Looking at Eva Kotátková’s scenic installations and Jiří Kovanda’s discrete interventions, it might well seem there is a frontal contrast. However, both artists inquire into the methods of forming human beings into subjects, as well as into the „practices of division“ that split us either within ourselves or from the others. The difference between Kotátková’s and Kovanda’s chosen means corresponds to their distinct experiential background both in art and life. In the 1970s, Kovanda’s actions and installations were accomplished within a close circle of intimate friends and outside of any official institutions, and Kovanda himself has always drawn from the pole of individuality and refused to attribute any openly political significance to his activities. On the other hand, Kotátková presents subjectivity as the resultant of the power-lines of social institutions such as school, factory, prison, even language – thus paradoxically confirming that the political execution of power can become something to talk about only once elementary fairness – previously refused to Kovanda – is established.

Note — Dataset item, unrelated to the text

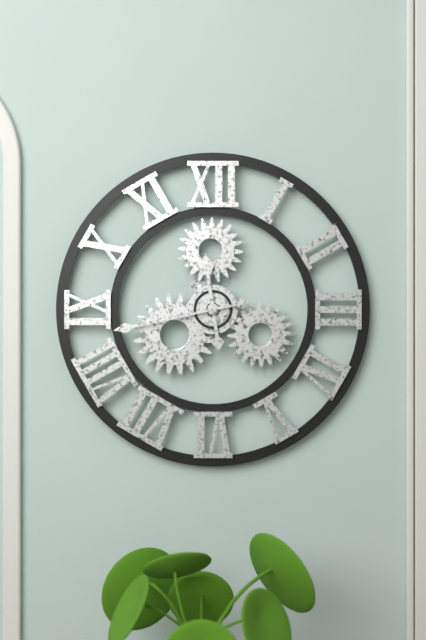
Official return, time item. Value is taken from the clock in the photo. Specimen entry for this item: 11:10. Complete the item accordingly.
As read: 11:43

The difference between the two artists is evident even when, beyond the distinction of media between installation and intervention, they both employ almost identical means of expression. Already at Kovanda’s previous exhibition, gallery pedestals were his material, and he employed it sparingly to illustrate the fundamental corporeal qualities of gravity, lability or closeness. However, at the present exhibition, the pedestals represent the institutional support of visibility. The central object of the exposition is a frontally installed panel with two hanging coats whose sleeves move just so slightly. This movement is induced by the two artists, Kovanda and Kotátková, who stand behind the panel and hide their hands in the hanging sleeves. Even though both are doing the same, the action means something else for each of them: Kovanda pursues the project of his previous activities, devoted to the subject of disappearance and the impossibility of contact, whereas Kotátková develops her installations and performances demonstrating the hidden life of things and the silent speech of the disintegrated body. While the title of the exhibition might be interpreted to mean that the „hanging sleeves“ are indentical with the „hidden hands“, the truth is that Kovanda focuses on the hiding of hands, Kotátková on the motion of the hanging sleeves.

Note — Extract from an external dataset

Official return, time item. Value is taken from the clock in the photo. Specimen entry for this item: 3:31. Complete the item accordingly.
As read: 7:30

This difference – both in externally distinct and in seemingly similar works – constitutes the center of the exhibition: it is the reason that enables us to uncover the otherwise concealed working methods and backgrounds of both artists. A prominent slot among these methods belongs to the very willingness to cooperate: with gratuitous visitors in the case of Kovanda’s activities, with hired actors in Kotátková’s performances, or again with one another, as in this particular exhibition. Whether we start from the pole of individuality, like Kovanda, or from the diametrally opposite pole of society, like Kotátková, it always remains the case that a liberation from ourselves and from the subjectivity prescribed to us by disciplinary societies can be brought about only by a shared effort.